“There are always new, grander challenges to confront, and a true winner will embrace each one”—this famous quote holds true for every corporate. Digital business models add significant value in the form of process agility, allowing business users to work in a fast-paced, collaborative environment where they can achieve more with less. However, with all these opportunities, digital technology also brings with it several challenges in the form of compliance and security.
Corporate governance is a hot topic in boardrooms. With digital really opening out an organisation’s ecosystem engagement with external stakeholders in the form of increasing social presence, its brand needs to be protected. Reputational, legal and security risks of the enterprise magnify in a digital world where enterprise information can be accessed anywhere and from multiple devices. While the strategy, internal audit, risk and quality groups have their stakes in monitoring and improving governance, the Board has an equal stake to put together a mechanism that proactively identifies and scrutinises unpredicted risks.
Globally, almost half a billion mobile devices and connections were added in 2016. Smartphones led a large part of that growth followed by M2M modules. Over 600 million application downloads are estimated to have taken place daily in 2016.
Interestingly, Gartner had predicted in 2016 that the demand for enterprise application development will outstrip supply by five times. Citizen development (creating new business applications for consumption by others using development and runtime environments sanctioned by corporate IT) is poised to significantly grow in the next five years. What this means is that business users across departments can develop their own applications using the infrastructure and environment sanctioned by IT. The introduction of agile development process, DevOps, service-oriented architecture, virtualisation and cloud, are all supporting the huge growth both in terms of volume and complexity in application development.
According to some recent reports, majority of the CEOs (over 75 per cent) recognise that technology is going to be a major influencing factor to drive the future of their organisation. It is probably as influential as market or economic factors.
While digital technology adds immense opportunities to create new business models and improve agility and customer engagement, it also brings with it several risks. While this is true for every organisation, the need for digital governance gets only more critical for companies that operate in a regulated market. Several enterprises are putting digital governance into their corporate agenda, which takes into consideration regulatory requirements, cybersecurity risks and implication on the brand reputation.
The old ways of addressing corporate governance may not be entirely valid in the new order. Yet, placing too many restrictions to stay overly safe from a corporate governance standpoint may not allow enterprises to fully leverage opportunities.
Enterprises have adopted their own ways to manage corporate governance. These methodologies have typically been variants of a framework consisting of the following components: creation of a digital governance model, robust delivery structure and Board restructuring.

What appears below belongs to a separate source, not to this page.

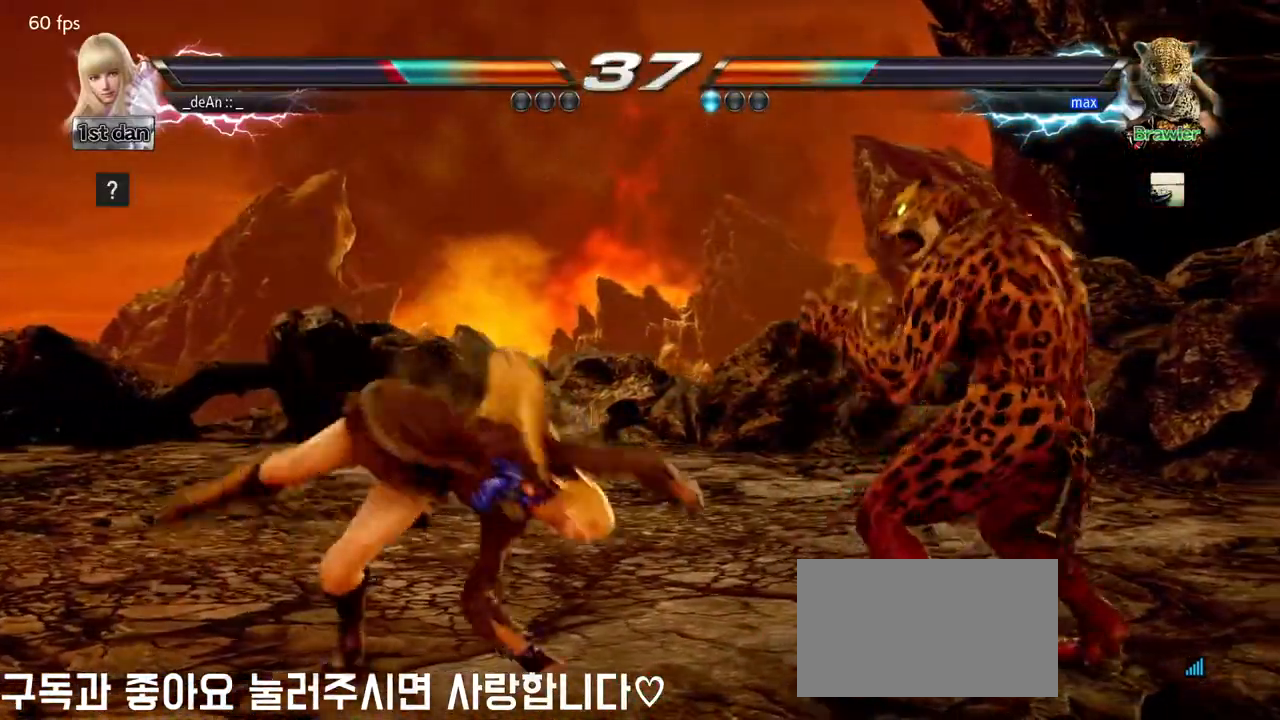
{"buttons": [], "left_stick": "right", "events": [[250, "CROSS", "down"], [250, "SQUARE", "down"], [300, "R2", "down"], [317, "left_stick", "right"], [333, "CROSS", "up"], [333, "R2", "up"], [367, "SQUARE", "up"]]}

Setting of a digital governance model
This involves creation of a flexible system to maintain accountability, roles and decision making for all the digital initiatives, taking into consideration regulatory, legal, compliance and market risks. Once in place, it forms the foundation of all digital initiatives that should conform to the stated governance model. It should be flexible for process owners initiating such a change to understand the impact and also see the output in the form of adherence to metrics in order to ensure compliance. For instance, in the case of posting online assets, this could include a set of bare minimum and non-negotiable guidelines that provide a direction based on which employees can act, thereby leading to greater process agility.
Creating a governance delivery structure
Several enterprises have created a shared organisation to work with local units and deliver various digital initiatives. While this ensures adoption of the defined governance model, it also brings down the overall costs and redundant activities. The shared unit can bring in good practices and learnings from the various initiatives they execute from time to time. Some initiatives could be corporate wide and can be executed centrally. Think of the shared unit as a boutique specialist arm for the enterprise that can potentially also act as a strategic think-tank for new business models and innovation across the enterprise. Such a shared unit model can also bring the required digital skills into the workplace and contribute to training and knowledge sharing.
Several companies have created roles of digital subject matter experts/chief digital officers, who spearhead the organisation’s digital priorities and are also responsible for execution of the governance model. They typically work with single points of contact (SPOCs) from the respective business unit, who acts as a liaison for that respective unit to interact with the chief digital officer and the shared unit.